Arianna Nimocks
Year: 2017
Faculty Advisor: Georg Jander

“Determining the functions of herbivore-inducible maize genes on defense against Spodoptera exigua

Project Summary

The survival and fitness of plants is affected by a wide variety of biotic and abiotic stresses; hence plants must defend themselves. Jasmonic Acid (JA) is a plant hormone induced by insect feeding and helps plants defend themselves by producing chemicals that harm the attacking insects or attract their predators.

However, there is much less research on the JA signaling pathway in monocots, such as maize, as compared to dicots. Our project, therefore, is focused on testing the functions of two herbivore-inducible genes in maize that may have roles in affecting JA flux. These genes are highly induced in maize after herbivory, pointing to their importance in plant defense. Even though the homolog of the first gene (Allene Oxide Cyclase2, AOC2) is reported to have a role in JA biosynthesis in dicots, its role in monocots has not been described.

The second gene (IAA-Amidase), despite its high induction, has not been described to affect herbivore resistance in any other plant species. In both projects, we used the reverse genetics approach to reduce the transcript levels of the genes and test the effect of gene silencing on the herbivore-induced jasmonate and metabolite accumulation and on caterpillar performance. Our results suggest that these genes affect the herbivore-induced metabolome of maize plants and the performance of the caterpillars, increasing knowledge on the biosynthesis and signaling pathways of JA, which will not only be important for developing insect-resistant lines of maize, but will elucidate the ancient history of the split between monocots and dicots.

My Experience

This internship gave me the hands-on research opportunity I had been wanting. Because my mentor taught me each step and the science behind the step for every procedure I learned, and then let me do the procedure on my own, I feel confident in my ability to work in any biology lab, regardless of concentration.

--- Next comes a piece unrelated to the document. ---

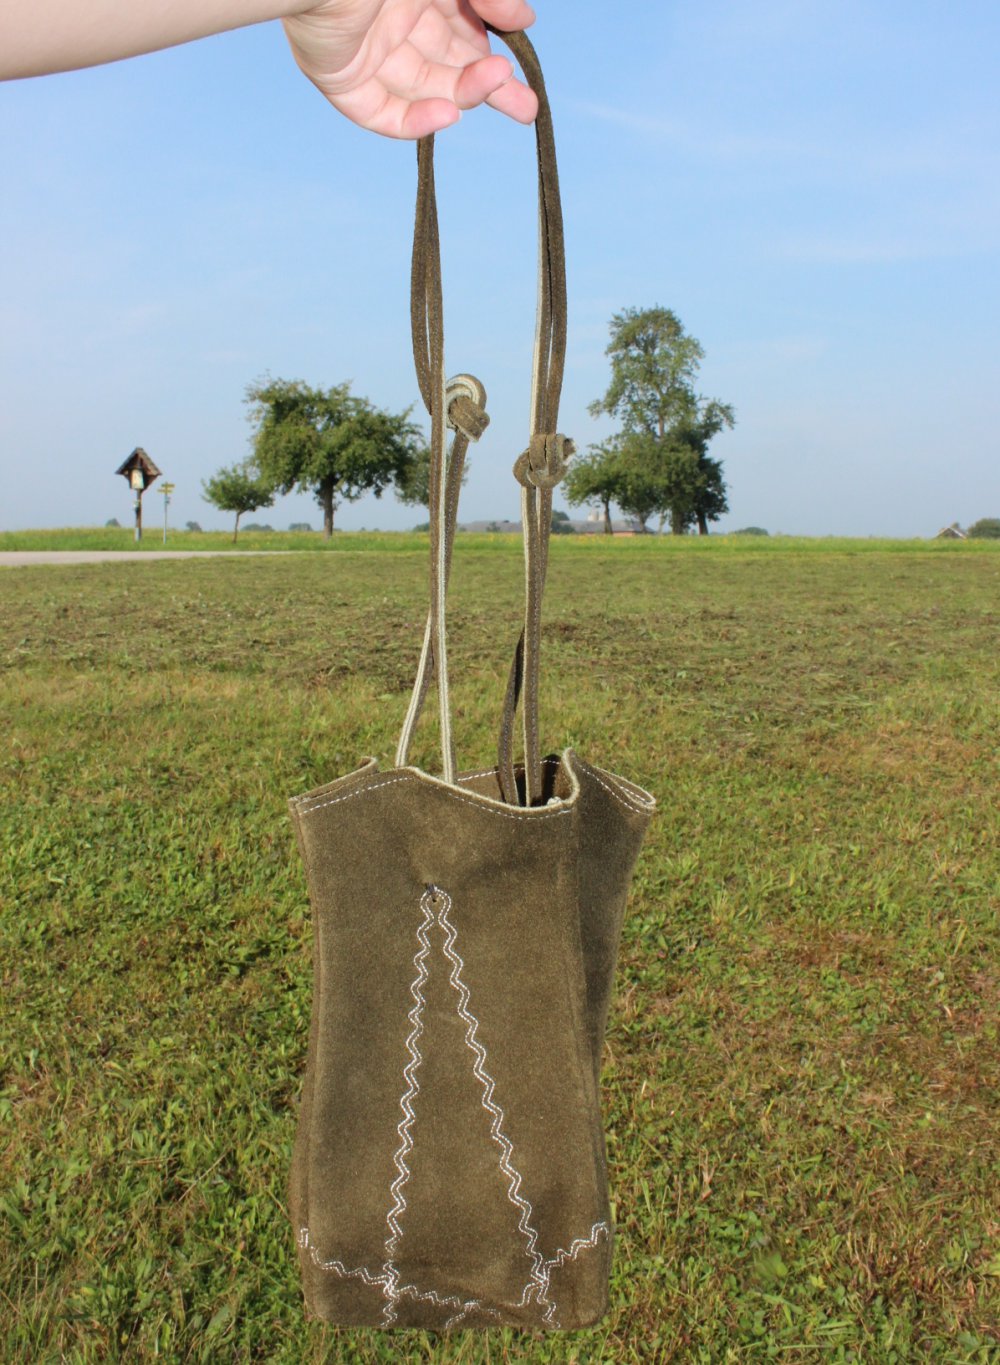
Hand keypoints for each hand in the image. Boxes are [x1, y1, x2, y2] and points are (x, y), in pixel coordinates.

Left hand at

Another major take-away from this internship is an appreciation for the immense amount of work that goes behind each scientific publication. For example, prior to running an experiment, one must make sure each of the plants are the right genotype by conducting PCR, gel electrophoresis, and DNA sequencing. Then, during the experiment, researchers troubleshoot any errors that came up. Scientific research takes a lot of detail and patience, but it makes the result all the more rewarding.